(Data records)

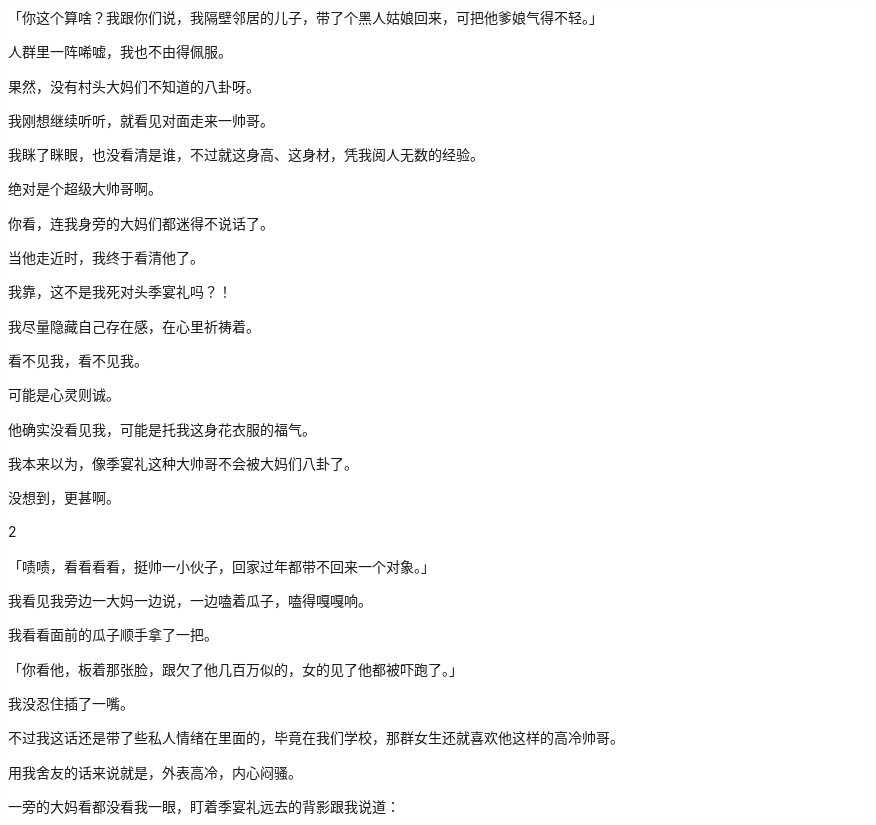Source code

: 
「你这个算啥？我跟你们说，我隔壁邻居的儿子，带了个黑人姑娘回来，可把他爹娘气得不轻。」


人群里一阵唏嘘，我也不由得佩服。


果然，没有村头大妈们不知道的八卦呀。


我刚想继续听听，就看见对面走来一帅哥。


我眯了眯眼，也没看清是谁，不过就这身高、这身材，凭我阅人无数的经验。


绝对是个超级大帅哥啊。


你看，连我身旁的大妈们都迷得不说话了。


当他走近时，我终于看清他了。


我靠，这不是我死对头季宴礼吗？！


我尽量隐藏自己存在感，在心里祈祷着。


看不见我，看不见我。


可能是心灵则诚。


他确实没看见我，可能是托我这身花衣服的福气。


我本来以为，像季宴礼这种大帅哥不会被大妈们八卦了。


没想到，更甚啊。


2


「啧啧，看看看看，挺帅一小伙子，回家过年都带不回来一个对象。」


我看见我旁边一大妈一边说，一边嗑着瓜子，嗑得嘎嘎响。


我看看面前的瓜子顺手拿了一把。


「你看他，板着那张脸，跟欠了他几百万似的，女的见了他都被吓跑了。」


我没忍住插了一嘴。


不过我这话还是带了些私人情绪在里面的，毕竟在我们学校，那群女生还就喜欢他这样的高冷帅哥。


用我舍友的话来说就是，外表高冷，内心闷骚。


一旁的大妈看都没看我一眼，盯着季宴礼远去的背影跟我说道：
...
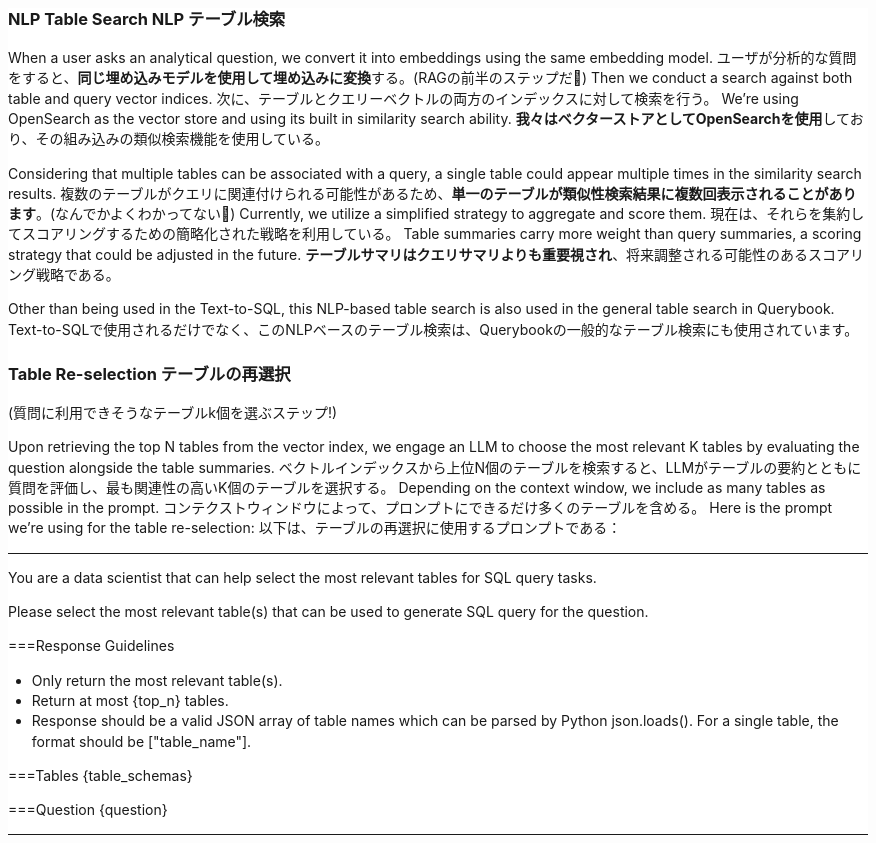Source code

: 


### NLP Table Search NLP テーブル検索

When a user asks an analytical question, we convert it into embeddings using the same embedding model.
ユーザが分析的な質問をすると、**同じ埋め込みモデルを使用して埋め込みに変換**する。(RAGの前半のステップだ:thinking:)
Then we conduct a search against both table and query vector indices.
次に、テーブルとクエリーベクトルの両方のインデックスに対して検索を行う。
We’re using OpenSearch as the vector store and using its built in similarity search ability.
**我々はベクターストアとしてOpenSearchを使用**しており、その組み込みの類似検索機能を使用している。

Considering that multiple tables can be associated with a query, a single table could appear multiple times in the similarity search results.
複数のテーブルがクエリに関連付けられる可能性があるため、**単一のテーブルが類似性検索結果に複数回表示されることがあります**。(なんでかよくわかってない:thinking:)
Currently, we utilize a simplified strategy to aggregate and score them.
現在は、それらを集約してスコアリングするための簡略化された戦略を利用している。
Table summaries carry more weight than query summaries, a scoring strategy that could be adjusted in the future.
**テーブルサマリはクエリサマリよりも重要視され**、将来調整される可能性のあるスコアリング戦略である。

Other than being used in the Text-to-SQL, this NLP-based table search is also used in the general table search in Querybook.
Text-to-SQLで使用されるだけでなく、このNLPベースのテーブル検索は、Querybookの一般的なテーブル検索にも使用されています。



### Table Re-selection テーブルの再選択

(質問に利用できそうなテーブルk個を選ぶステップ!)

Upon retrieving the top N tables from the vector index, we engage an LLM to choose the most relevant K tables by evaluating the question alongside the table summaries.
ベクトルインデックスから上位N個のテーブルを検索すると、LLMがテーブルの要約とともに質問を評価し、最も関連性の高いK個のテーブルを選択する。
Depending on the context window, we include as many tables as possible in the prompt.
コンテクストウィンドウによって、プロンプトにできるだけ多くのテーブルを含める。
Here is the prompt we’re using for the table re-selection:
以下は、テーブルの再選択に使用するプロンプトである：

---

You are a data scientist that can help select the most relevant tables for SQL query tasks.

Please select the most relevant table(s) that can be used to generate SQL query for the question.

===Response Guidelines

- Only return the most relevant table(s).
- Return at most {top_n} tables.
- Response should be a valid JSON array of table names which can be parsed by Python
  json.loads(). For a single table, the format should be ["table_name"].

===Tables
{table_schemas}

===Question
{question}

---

What this task involves: Your answer must be the lines above from the one containing "Then we conduct" to the one containing "Considering that multiple", both included, restated word for word.

Written solution:
Then we conduct a search against both table and query vector indices.
次に、テーブルとクエリーベクトルの両方のインデックスに対して検索を行う。
We’re using OpenSearch as the vector store and using its built in similarity search ability.
**我々はベクターストアとしてOpenSearchを使用**しており、その組み込みの類似検索機能を使用している。

Considering that multiple tables can be associated with a query, a single table could appear multiple times in the similarity search results.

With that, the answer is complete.